Glazing is such a critical part of the whole ceramic process, but all too often it's the part where potters lose steam.
We have agonized at; wedging, centering, pulling, cutting, trimming, smoothing, waiting, firing, and finally are ready to finish it off with a glaze. I see a lot of people in the studio not leaving enough time to do it right, take the time. Glazing like throwing has a definite technique - and then it has room for interpretation and creativity. Nothing worse than turning over a pot and seeing a sloppy glaze job.
It always takes longer to glaze that you plan. Here are some very basic tips to help make your final journey easier and hopefully make for better glaze jobs:
- Unless you are glazing something to fit into an existing palate of colors you have already used, take time to decide what to go with. Look at other people's work, ask teachers
- Before you glaze - inspect your pot- checking for any burrs or edges that need smoothing. Use one of the sanding tools for a light touch up. It's much easier to it now than when they are fired with glaze.
- Remove any dust- a damp clean sponge does the job. If you "wash" the pot, you must allow a long time for it to fully dry, as glaze will not adhere to the pot very well.
- If you are a waxer - apply resist and select the right brush to do so. The wrong brush can cover more than you want.
- Select your glazes carefully. Does it run? Is it Matt or glossy, is there a test piece I can look at? Ask a teacher, we have experience and want to share it.
- Check your glaze to see if it needs better mixing or needs to be sent through the sieve. Nothing worse than dipping a pot only to find out that the glaze has chunks, and it's now all over your pot.

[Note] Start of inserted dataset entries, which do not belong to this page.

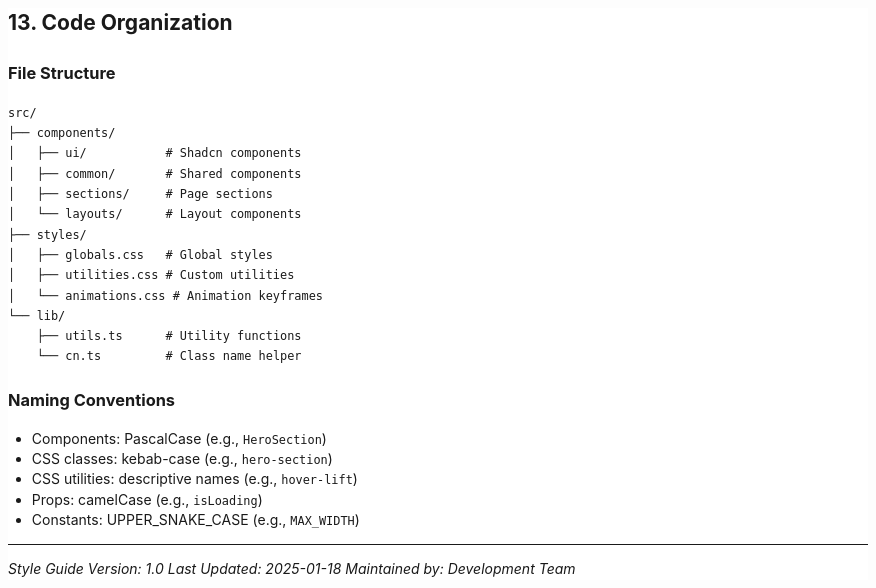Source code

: ## 13. Code Organization

### File Structure
```
src/
├── components/
│   ├── ui/           # Shadcn components
│   ├── common/       # Shared components
│   ├── sections/     # Page sections
│   └── layouts/      # Layout components
├── styles/
│   ├── globals.css   # Global styles
│   ├── utilities.css # Custom utilities
│   └── animations.css # Animation keyframes
└── lib/
    ├── utils.ts      # Utility functions
    └── cn.ts         # Class name helper
```

### Naming Conventions
- Components: PascalCase (e.g., `HeroSection`)
- CSS classes: kebab-case (e.g., `hero-section`)
- CSS utilities: descriptive names (e.g., `hover-lift`)
- Props: camelCase (e.g., `isLoading`)
- Constants: UPPER_SNAKE_CASE (e.g., `MAX_WIDTH`)

---

*Style Guide Version: 1.0*
*Last Updated: 2025-01-18*
*Maintained by: Development Team*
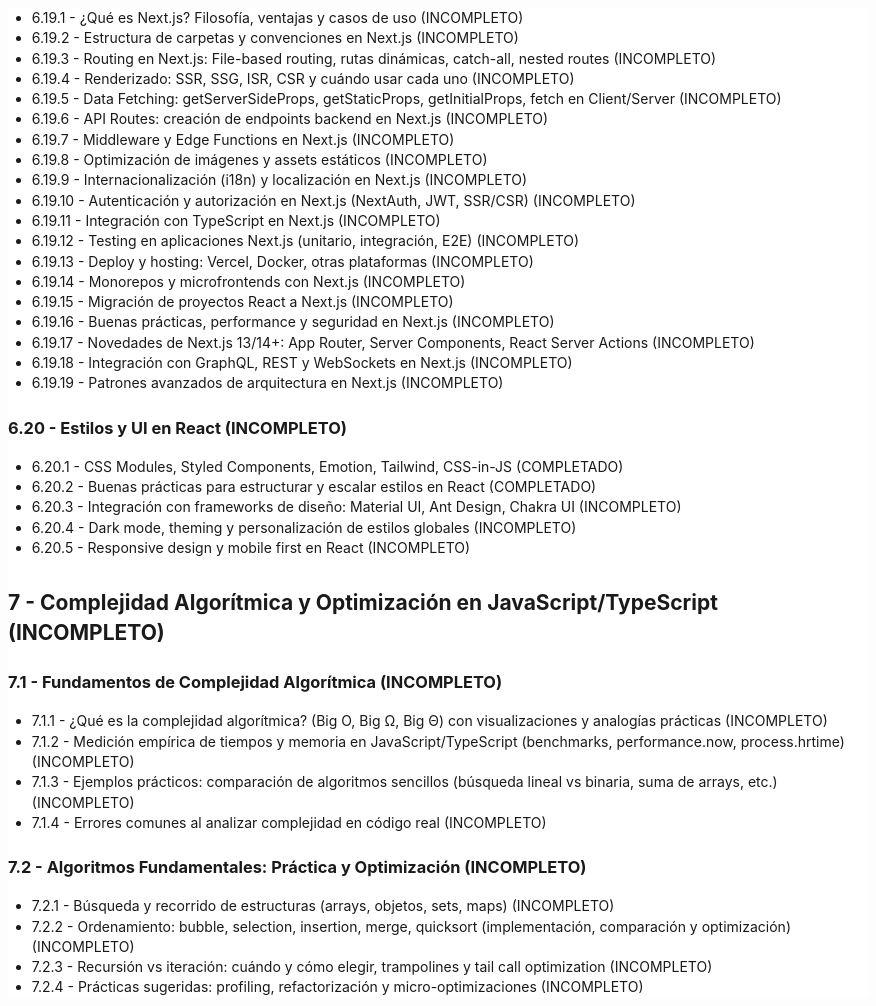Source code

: - 6.19.1 - ¿Qué es Next.js? Filosofía, ventajas y casos de uso (INCOMPLETO)
- 6.19.2 - Estructura de carpetas y convenciones en Next.js (INCOMPLETO)
- 6.19.3 - Routing en Next.js: File-based routing, rutas dinámicas, catch-all, nested routes (INCOMPLETO)
- 6.19.4 - Renderizado: SSR, SSG, ISR, CSR y cuándo usar cada uno (INCOMPLETO)
- 6.19.5 - Data Fetching: getServerSideProps, getStaticProps, getInitialProps, fetch en Client/Server (INCOMPLETO)
- 6.19.6 - API Routes: creación de endpoints backend en Next.js (INCOMPLETO)
- 6.19.7 - Middleware y Edge Functions en Next.js (INCOMPLETO)
- 6.19.8 - Optimización de imágenes y assets estáticos (INCOMPLETO)
- 6.19.9 - Internacionalización (i18n) y localización en Next.js (INCOMPLETO)
- 6.19.10 - Autenticación y autorización en Next.js (NextAuth, JWT, SSR/CSR) (INCOMPLETO)
- 6.19.11 - Integración con TypeScript en Next.js (INCOMPLETO)
- 6.19.12 - Testing en aplicaciones Next.js (unitario, integración, E2E) (INCOMPLETO)
- 6.19.13 - Deploy y hosting: Vercel, Docker, otras plataformas (INCOMPLETO)
- 6.19.14 - Monorepos y microfrontends con Next.js (INCOMPLETO)
- 6.19.15 - Migración de proyectos React a Next.js (INCOMPLETO)
- 6.19.16 - Buenas prácticas, performance y seguridad en Next.js (INCOMPLETO)
- 6.19.17 - Novedades de Next.js 13/14+: App Router, Server Components, React Server Actions (INCOMPLETO)
- 6.19.18 - Integración con GraphQL, REST y WebSockets en Next.js (INCOMPLETO)
- 6.19.19 - Patrones avanzados de arquitectura en Next.js (INCOMPLETO)

### 6.20 - Estilos y UI en React (INCOMPLETO)

- 6.20.1 - CSS Modules, Styled Components, Emotion, Tailwind, CSS-in-JS (COMPLETADO)
- 6.20.2 - Buenas prácticas para estructurar y escalar estilos en React (COMPLETADO)
- 6.20.3 - Integración con frameworks de diseño: Material UI, Ant Design, Chakra UI (INCOMPLETO)
- 6.20.4 - Dark mode, theming y personalización de estilos globales (INCOMPLETO)
- 6.20.5 - Responsive design y mobile first en React (INCOMPLETO)

## 7 - Complejidad Algorítmica y Optimización en JavaScript/TypeScript (INCOMPLETO)

### 7.1 - Fundamentos de Complejidad Algorítmica (INCOMPLETO)

- 7.1.1 - ¿Qué es la complejidad algorítmica? (Big O, Big Ω, Big Θ) con visualizaciones y analogías prácticas (INCOMPLETO)
- 7.1.2 - Medición empírica de tiempos y memoria en JavaScript/TypeScript (benchmarks, performance.now, process.hrtime) (INCOMPLETO)
- 7.1.3 - Ejemplos prácticos: comparación de algoritmos sencillos (búsqueda lineal vs binaria, suma de arrays, etc.) (INCOMPLETO)
- 7.1.4 - Errores comunes al analizar complejidad en código real (INCOMPLETO)

### 7.2 - Algoritmos Fundamentales: Práctica y Optimización (INCOMPLETO)

- 7.2.1 - Búsqueda y recorrido de estructuras (arrays, objetos, sets, maps) (INCOMPLETO)
- 7.2.2 - Ordenamiento: bubble, selection, insertion, merge, quicksort (implementación, comparación y optimización) (INCOMPLETO)
- 7.2.3 - Recursión vs iteración: cuándo y cómo elegir, trampolines y tail call optimization (INCOMPLETO)
- 7.2.4 - Prácticas sugeridas: profiling, refactorización y micro-optimizaciones (INCOMPLETO)
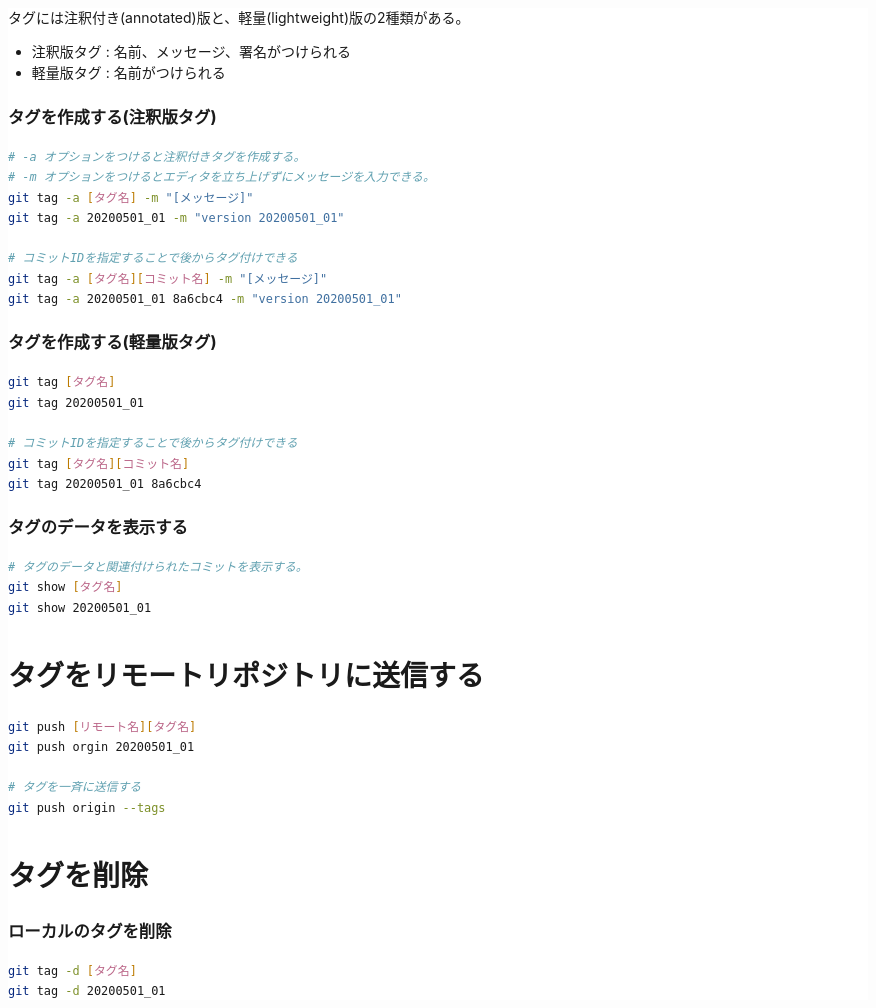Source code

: タグには注釈付き(annotated)版と、軽量(lightweight)版の2種類がある。
- 注釈版タグ : 名前、メッセージ、署名がつけられる
- 軽量版タグ : 名前がつけられる

### タグを作成する(注釈版タグ)
```bash
# -a オプションをつけると注釈付きタグを作成する。
# -m オプションをつけるとエディタを立ち上げずにメッセージを入力できる。
git tag -a [タグ名] -m "[メッセージ]"
git tag -a 20200501_01 -m "version 20200501_01"

# コミットIDを指定することで後からタグ付けできる
git tag -a [タグ名][コミット名] -m "[メッセージ]"
git tag -a 20200501_01 8a6cbc4 -m "version 20200501_01"
```

### タグを作成する(軽量版タグ)
```bash
git tag [タグ名]
git tag 20200501_01

# コミットIDを指定することで後からタグ付けできる
git tag [タグ名][コミット名]
git tag 20200501_01 8a6cbc4
```

### タグのデータを表示する
```bash
# タグのデータと関連付けられたコミットを表示する。
git show [タグ名]
git show 20200501_01
```

# タグをリモートリポジトリに送信する
```bash
git push [リモート名][タグ名]
git push orgin 20200501_01

# タグを一斉に送信する
git push origin --tags
```

# タグを削除

### ローカルのタグを削除
```bash
git tag -d [タグ名]
git tag -d 20200501_01
```
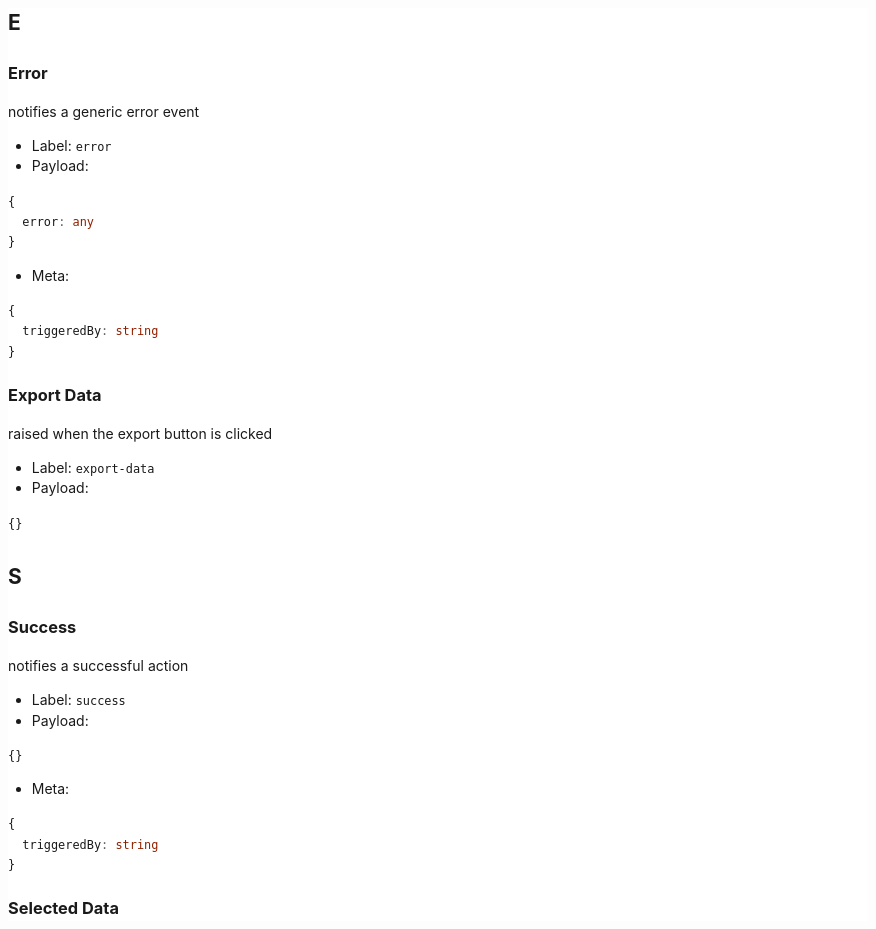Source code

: ## E

### Error

notifies a generic error event

- Label: `error`
- Payload:

```typescript
{
  error: any
}
```

- Meta:

```typescript
{
  triggeredBy: string
}
```

### Export Data

raised when the export button is clicked

- Label: `export-data`
- Payload:

```typescript
{}
```

## S

### Success

notifies a successful action

- Label: `success`
- Payload:

```typescript
{}
```

- Meta:

```typescript
{
  triggeredBy: string
}
```

### Selected Data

- Take the time to pour the glaze into a bowl or container that will allow you to glaze your piece easily.
- Things take longer to dry before you can second dip. Be patient! You will not only ruin your piece if its still wet before the next dip, but you will contaminate the glaze for others.
- When cleaning the bottoms, use a sponge that has been rinsed in cold water if you have used a wax resist. A very hot sponge will spread the wax, and you can end up wiping it elsewhere.
- Clean up the area, wash your tongs, brushes and bowls.
- The phrase I hear often is "Oh, I thought I would remember what colors I used..." Write it down in a notebook - A over B, 2x dip, light dip, painted on etc. Be descriptive about what you did. If you love it , you will want to replicate it.
- Lastly, leave a note for an instructor if there are any uncertainties or concerns about the piece.